Ade Vincent, composer: from The Tiger & Me to Melbourne Symphony

Composer Ade Vincent. Photo by Al Parkinson.
Composer Ade Vincent. Photo by Al Parkinson.

Ade Vincent, a Phd candidate at the Melbourne Conservatorium, is the inaugural Cybec Young Composer in Residence with the Melbourne Symphony Orchestra. His work Hood Yourself in Stars will premiere as part of the MSO’s Metropolis New Music Festival on 19 April.

By Susanna Ling

How are you feeling as the premiere of Hood Yourself in Stars approaches?

Both excited and apprehensive. It’s a privilege to go to work, make up music I think sounds good, write out the notes and then hand it over to hear it played by the MSO. That’s a massive over-simplification in some ways but it is essentially the process. The apprehension comes from not knowing if the sound I’m imagining is what will actually happen.

A large part of my background as a composer is in writing and performing with my band The Tiger & Me, where I have a lot of control over the end result. I’m still getting used to handing over a score and then standing back and watching what happens.

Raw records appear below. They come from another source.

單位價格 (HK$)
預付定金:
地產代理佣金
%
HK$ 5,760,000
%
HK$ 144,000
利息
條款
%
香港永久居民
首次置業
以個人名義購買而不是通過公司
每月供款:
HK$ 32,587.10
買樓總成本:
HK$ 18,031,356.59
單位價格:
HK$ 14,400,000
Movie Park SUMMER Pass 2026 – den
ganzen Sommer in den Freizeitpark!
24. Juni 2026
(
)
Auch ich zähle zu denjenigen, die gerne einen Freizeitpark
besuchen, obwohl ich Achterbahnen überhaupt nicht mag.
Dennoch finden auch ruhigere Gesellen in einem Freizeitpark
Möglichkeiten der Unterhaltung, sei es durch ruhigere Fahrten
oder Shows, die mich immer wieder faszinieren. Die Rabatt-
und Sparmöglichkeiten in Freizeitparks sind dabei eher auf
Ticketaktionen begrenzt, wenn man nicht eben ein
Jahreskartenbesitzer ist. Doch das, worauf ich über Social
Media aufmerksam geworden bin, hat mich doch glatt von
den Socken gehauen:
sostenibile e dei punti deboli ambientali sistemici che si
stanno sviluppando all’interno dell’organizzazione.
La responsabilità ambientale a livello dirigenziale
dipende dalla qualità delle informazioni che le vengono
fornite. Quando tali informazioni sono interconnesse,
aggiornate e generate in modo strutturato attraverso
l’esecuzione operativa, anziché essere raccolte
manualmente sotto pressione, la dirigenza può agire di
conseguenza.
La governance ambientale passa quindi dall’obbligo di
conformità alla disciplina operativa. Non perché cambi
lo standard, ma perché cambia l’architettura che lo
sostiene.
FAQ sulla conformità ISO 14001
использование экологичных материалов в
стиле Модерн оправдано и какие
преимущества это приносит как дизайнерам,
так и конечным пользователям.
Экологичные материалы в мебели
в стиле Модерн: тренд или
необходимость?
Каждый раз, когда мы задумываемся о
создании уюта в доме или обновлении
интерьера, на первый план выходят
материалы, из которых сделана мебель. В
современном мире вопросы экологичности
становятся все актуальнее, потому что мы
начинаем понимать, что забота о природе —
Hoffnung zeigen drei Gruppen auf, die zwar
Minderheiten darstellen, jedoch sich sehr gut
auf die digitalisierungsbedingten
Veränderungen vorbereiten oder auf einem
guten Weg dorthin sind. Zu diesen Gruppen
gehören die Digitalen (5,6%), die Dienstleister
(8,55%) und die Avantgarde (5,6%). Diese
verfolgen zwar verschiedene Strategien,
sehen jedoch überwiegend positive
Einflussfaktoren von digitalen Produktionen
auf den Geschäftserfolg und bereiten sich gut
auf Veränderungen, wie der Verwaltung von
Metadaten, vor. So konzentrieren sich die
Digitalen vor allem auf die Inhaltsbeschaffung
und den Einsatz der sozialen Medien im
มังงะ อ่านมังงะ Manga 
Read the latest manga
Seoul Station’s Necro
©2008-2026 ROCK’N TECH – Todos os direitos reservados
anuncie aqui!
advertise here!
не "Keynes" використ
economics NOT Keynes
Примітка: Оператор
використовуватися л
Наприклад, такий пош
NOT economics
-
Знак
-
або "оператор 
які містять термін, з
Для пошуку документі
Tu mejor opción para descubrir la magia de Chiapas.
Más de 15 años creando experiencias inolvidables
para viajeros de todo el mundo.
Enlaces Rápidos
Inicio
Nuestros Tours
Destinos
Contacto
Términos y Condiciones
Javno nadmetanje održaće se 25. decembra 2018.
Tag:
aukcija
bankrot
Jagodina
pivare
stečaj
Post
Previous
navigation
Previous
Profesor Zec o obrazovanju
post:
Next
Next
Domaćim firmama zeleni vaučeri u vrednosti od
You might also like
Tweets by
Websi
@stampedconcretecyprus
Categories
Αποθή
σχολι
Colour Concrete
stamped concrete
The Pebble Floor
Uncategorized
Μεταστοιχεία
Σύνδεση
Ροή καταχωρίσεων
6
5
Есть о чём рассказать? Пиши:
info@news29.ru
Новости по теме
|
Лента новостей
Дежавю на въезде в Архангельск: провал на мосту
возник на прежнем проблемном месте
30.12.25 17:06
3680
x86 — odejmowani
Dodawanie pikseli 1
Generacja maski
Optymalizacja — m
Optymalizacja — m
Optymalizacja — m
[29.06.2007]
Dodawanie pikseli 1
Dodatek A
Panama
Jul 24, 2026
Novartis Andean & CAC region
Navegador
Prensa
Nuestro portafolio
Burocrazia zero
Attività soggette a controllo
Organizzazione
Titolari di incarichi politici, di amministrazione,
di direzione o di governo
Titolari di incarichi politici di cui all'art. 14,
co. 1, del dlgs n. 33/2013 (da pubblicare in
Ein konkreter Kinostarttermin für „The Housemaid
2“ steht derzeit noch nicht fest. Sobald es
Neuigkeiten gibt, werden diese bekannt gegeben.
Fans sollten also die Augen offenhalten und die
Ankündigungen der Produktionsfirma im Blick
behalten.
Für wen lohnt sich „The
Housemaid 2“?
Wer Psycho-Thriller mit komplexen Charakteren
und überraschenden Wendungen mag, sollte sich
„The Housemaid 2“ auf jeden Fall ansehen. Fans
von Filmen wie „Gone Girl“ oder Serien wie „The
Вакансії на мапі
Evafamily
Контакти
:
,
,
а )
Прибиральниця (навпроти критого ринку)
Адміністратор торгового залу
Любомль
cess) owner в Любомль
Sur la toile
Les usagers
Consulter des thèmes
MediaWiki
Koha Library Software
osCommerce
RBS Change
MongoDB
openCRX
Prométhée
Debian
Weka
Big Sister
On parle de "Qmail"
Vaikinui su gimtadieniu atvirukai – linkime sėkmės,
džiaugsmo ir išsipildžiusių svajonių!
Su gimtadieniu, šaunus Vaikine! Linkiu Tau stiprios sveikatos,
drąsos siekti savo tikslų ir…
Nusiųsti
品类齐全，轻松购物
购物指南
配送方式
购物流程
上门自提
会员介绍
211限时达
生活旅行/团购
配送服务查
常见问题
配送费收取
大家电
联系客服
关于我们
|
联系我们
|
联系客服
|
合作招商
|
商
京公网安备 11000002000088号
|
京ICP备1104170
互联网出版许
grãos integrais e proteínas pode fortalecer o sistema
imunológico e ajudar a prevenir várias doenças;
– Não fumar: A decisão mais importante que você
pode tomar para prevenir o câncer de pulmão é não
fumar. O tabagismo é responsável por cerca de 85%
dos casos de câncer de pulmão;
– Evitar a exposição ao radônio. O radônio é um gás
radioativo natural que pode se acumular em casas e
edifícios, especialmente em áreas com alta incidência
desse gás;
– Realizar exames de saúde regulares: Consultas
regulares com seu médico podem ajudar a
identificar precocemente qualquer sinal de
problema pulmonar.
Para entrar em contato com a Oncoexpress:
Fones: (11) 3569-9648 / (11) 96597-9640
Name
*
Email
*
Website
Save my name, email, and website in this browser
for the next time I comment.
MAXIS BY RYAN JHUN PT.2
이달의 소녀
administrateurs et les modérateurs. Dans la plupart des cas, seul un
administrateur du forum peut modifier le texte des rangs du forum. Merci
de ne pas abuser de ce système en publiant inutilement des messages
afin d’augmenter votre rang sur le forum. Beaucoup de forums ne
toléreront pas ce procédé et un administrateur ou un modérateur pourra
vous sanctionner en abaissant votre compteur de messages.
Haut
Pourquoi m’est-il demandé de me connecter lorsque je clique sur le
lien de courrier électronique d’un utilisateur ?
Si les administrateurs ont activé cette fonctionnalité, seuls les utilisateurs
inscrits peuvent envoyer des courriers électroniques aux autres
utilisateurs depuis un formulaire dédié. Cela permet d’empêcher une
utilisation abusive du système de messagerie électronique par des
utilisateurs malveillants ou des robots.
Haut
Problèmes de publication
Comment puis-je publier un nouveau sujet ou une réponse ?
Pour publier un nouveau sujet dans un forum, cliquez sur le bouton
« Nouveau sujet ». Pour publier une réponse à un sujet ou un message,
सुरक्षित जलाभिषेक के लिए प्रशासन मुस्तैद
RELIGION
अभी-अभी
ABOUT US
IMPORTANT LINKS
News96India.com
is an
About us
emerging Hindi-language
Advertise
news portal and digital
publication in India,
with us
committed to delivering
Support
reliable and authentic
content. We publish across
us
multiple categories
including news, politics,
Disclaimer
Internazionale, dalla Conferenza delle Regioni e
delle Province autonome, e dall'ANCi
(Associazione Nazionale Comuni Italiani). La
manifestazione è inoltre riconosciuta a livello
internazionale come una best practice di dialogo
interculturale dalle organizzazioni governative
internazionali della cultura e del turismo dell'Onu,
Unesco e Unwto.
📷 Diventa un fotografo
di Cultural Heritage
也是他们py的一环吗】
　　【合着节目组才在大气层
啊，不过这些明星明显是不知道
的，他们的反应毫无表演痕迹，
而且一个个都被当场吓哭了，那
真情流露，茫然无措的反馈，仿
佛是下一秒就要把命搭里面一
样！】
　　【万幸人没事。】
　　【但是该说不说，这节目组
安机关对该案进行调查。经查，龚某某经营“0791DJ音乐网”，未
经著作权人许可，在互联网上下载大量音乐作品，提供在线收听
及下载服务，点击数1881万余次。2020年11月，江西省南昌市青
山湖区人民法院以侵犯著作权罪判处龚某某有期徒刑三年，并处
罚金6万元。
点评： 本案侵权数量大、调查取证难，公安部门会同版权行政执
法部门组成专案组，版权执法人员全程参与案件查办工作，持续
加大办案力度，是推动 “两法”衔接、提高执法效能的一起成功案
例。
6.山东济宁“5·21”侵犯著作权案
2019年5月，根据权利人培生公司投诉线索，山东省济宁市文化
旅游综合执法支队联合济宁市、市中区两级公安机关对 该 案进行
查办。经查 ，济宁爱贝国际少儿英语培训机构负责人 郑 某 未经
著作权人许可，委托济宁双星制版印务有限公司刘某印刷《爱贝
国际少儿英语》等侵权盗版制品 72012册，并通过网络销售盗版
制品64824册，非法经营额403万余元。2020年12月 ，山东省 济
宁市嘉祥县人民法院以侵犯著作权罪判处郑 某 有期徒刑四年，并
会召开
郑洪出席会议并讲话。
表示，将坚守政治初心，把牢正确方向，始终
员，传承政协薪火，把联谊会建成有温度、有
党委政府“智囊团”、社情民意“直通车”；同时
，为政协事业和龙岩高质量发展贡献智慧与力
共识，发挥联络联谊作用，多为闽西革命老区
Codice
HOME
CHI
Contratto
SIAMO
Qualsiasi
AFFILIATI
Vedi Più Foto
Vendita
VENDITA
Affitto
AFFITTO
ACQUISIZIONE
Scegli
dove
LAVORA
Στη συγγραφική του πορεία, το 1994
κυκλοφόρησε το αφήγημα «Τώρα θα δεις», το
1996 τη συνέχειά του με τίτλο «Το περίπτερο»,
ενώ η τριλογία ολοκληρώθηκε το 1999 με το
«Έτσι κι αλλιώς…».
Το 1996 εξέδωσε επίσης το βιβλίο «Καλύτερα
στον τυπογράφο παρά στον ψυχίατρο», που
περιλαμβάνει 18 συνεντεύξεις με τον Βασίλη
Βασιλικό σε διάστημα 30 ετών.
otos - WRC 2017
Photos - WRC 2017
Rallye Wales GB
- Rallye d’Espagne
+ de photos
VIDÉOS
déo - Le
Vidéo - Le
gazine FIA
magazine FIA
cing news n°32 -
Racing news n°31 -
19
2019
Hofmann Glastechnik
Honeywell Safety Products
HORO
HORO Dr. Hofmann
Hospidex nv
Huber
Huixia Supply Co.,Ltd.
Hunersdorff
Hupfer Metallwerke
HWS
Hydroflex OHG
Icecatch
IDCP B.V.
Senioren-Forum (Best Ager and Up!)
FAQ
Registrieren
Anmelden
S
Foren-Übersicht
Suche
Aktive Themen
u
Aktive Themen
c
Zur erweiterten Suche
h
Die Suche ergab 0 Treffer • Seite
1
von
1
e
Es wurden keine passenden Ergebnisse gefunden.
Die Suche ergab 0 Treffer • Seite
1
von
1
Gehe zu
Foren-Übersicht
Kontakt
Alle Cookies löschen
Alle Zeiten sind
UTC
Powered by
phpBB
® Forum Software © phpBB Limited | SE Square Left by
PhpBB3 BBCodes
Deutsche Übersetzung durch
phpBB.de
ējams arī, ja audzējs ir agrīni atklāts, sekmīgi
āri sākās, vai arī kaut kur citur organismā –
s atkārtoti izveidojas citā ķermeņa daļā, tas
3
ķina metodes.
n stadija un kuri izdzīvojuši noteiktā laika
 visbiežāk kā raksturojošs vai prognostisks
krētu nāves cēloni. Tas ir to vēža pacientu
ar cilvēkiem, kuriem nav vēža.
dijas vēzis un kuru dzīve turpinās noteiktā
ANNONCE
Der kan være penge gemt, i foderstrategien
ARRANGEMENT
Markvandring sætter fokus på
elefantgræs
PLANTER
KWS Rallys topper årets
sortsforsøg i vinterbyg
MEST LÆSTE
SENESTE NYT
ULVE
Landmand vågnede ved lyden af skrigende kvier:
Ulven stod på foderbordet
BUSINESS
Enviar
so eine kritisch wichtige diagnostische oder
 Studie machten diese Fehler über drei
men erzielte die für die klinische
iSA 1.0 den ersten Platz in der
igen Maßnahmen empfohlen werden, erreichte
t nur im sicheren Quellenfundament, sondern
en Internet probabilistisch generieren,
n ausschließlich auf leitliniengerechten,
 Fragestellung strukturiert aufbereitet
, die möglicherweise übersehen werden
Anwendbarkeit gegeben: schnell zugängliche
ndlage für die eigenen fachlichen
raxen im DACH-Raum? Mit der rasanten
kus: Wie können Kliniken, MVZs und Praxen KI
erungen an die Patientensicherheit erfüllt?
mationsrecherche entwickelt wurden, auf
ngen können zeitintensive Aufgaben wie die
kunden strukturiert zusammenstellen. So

Can you tell us more about the work? 

Hood Yourself in Stars is an orchestral work in three movements, exploring the cyclical nature of time and generations. The first movement represents age, wisdom, knowledge and reflection. The second is the stuttering chaos and colours of a life in motion. The third is new life and promise. A single primary motif carries all three movements: that which is passed down through generations is recognisably the same but also strikingly different.

The title and much of the inspiration for the work comes from a beautiful poem by Amy Lowellcalled Generations.

Can you tell us a little about your writing process?

Years ago I read an interview with Nick Cave in which he said:

I go into my office every day that I’m in Brighton and work. Whether I feel like it or not is irrelevant.

That’s stayed with me, and it’s exactly what I do (just not in Brighton). I keep normal office hours – I go into a studio and work every day. Some days it feels like no progress is made, but when breakthroughs come they seem to come out of nowhere and I’m sure they wouldn’t come at all without the slow days.

Being struck by inspiration in the middle of the night and scribbling things down is unfortunately uncommon. Once or twice I’ve written songs that have come out almost fully formed. It’s a joy when that happens. It’s like you’ve been handed something for nothing.

But usually it’s not so romantic – it’s hours and hours of gradually shaping and refining, which is ultimately more satisfying when you’re finished.

Do you need to “go looking” for inspiration then?

When I’m planning a piece I give my brain lots of interesting things to digest, and I write down anything that sparks a reaction – lines in books, stories, art, poems, other pieces of music, a conversation with someone – so that I have a catalogue of things that make my mind tick over.

Then I go away and do something else for a while – how long depends on the piece and the timeframe. When I come back usually something has taken shape in the back of my mind, I just have to reach in and find it. Sometimes it is easy to find and sometimes it’s more elusive.

What are the challenges of being a composer?

One of the main challenges is to not write the same piece over and over. The best artists don’t sit still creatively – they’re always moving somewhere new and interesting. If composers aren’t conscious of this there’s a tendency to be derivative – either of other people’s or your own work.

Another challenge for me for the MSO commissioned works was figuring out how to do what I do with an orchestra as the outlet, rather than a band or small ensemble. It’s a different vehicle, and it’s a lot like learning how to drive, trying to get the piece to go where I want it to.

As a child, did you imagine you’d be composing music?

I’ve been interested in writing music for as long as I can remember. As a kid I’d go to the piano and figure out the melodies to film scores I liked, and then try to make up my own. It’s something I’ve always done and loved. I tried an Arts/Science degree after school for some reason but it didn’t take – I switched back to music after one semester.

What’s it like being the first Cybec Young Composer in Residence with the MSO?

It’s been a fantastic experience so far. Composer Brenton Broadstock AM has been my mentor and I’ve learned a huge amount from him. I’ve also sat in on some orchestral rehearsals and had a few sessions with players where we’ve talked through issues specific to their instrument. Reading orchestration books and studying scores is one thing – but there’s so much more to learn from talking to expert players about possibilities and limitations.

What else are you working on at the moment?

I have a few other projects on while also doing the MSO residency. My band The Tiger & Me is releasing its third album later in the year, and we have a side-project EP coming out as well.

I run a company called Kaleidoscope Audio (with sound designer and composer Michael Trott) that does music and sound for games, and we’ve got a few projects on the go.

We’re working on a game called Spryke at the moment, which is a lot of fun – that will be out in 2019. I’m also doing a PhD in Composition at the Melbourne Conservatorium of Music and teaching composition – so I keep myself busy.